Lucy Msall
(last name pronounced ‘muh-sal’)
I am a PhD candidate in Economics at the University of Chicago’s Booth School of Business and a recent Master of Legal Studies graduate from the University of Chicago Law School.
My research interests are in Public Economics (especially Taxation), Household Finance & Innovation. Prior to graduate school, I worked as a political campaign staffer, government employee, and NBER Research Assistant.
I can be reached via email at lmsall@chicagobooth.edu
Working Papers
Sex, Drugs, and R&D: Missing Innovation from Regulating Female Enrollment in Clinical Trials with Valerie Michelman
Abstract: This paper considers the consequences of unequal representation in research. From 1977-1993, the U.S. Food and Drug Administration (FDA) issued guidance that “women of childbearing potential” should not be included as human subjects in early stage clinical trials. We study how the pharmaceutical industry’s response to that guidance shaped the course of innovation serving men and women. We develop a model of drug development which predicts that the guidance leads to less innovation for female-focused drugs. Compliance with the guidance decreases the informativeness of early clinical trials for drugs intended to treat predominantly female diseases, resulting in higher expected costs. To bring our theory to the data, we link biomedical patents, commercial data on drug development, and FDA records of approved drugs. By exploiting the contrast between male- and female-focused drug patents and drug and non-drug biomedical patents, we estimate that the guidance resulted in approximately 200 to 850 missing female drug patents and 10 to 45 fewer approved female drugs.
Presentations*: NBER SI Innovation (2022), Eastern Economic Association (2022), University of Nebraska England-Clark Conference (2022), Royal Economic Society (2023)
*Not including presentations by co-author.
Consumer-Financed Fiscal Stimulus: Evidence from Digital Coupons in China with Jing Ding, Lei Jiang & Matthew Notowidigdo
Abstract: Beginning in 2020, local governments in China issued digital coupons to stimulate spending in targeted categories such as restaurants and supermarkets. We study this new form of fiscal stimulus using detailed data from a large e-commerce platform and a bunching estimation approach, and we find that the coupons caused large increases in spending of 3.5-3.6 yuan per yuan spent by the government. We find no evidence that the large spending effects come from substantial substitution away from non-targeted spending categories or short-run intertemporal substitution. To rationalize these results, we develop a dynamic consumption model to show how the coupon’s minimum spending thresholds (i.e., “spend at least ¥X, get ¥Y off”) create temporary notches that lead to large behavioral responses. In the model, the increased spending caused by the coupons is partially “consumer-financed”, since consumers use their own money to push their spending above the coupon thresholds. Calibrating the model to match our empirical results, we find that coupons generate about half of the increase in consumer welfare as an equivalent amount of government spending distributed as cash, but that coupons are a much more cost-effective form of targeted fiscal stimulus.

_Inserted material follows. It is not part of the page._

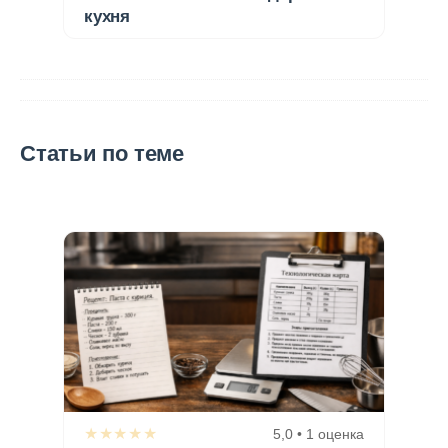
кухня
Статьи по теме
★★★★★
5,0 • 1 оценка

Presentations*: NBER SI Public Economics (2023), Becker Friedman Institute China Research Conference (2022)
*Not including presentations by co-author.
Work in Progress
The Taxation of Capital Gains at Death with Ole-Andreas Næss
Do Corporate Insiders “Buy-Borrow-Die”? Searching for Individual Tax Avoidance in Public Company Filings
Pre-Doctoral Publications
Decreases In Readmissions Credited To Medicare’s Program To Reduce Hospital Readmissions Have Been Overstated with Christopher Ody, Leemore Dafny, David Grabowski & David Cutler. Health Affairs, January 2019. Vol. 38, Issue 1.
Abstract: Medicare’s Hospital Readmissions Reduction Program (HRRP) has been credited with lowering risk-adjusted readmission rates for targeted conditions at general acute care hospitals. However, these reductions appear to be illusory or overstated. This is because a concurrent change in electronic transaction standards allowed hospitals to document a larger number of diagnoses per claim, which had the effect of reducing risk-adjusted patient readmission rates. Prior studies of the HRRP relied upon control groups’ having lower baseline readmission rates, which could falsely create the appearance that readmission rates are changing more in the treatment than in the control group. Accounting for the revised standards reduced the decline in risk-adjusted readmission rates for targeted conditions by 48 percent. After further adjusting for differences in pre-HRRP readmission rates across samples, we found that declines for targeted conditions at general acute care hospitals were statistically indistinguishable from declines in two control samples. Either the HRRP had no effect on readmissions, or it led to a systemwide reduction in readmissions that was roughly half as large as prior estimates have suggested.
Popular Press Coverage: The New York Times, Chicago Booth Review.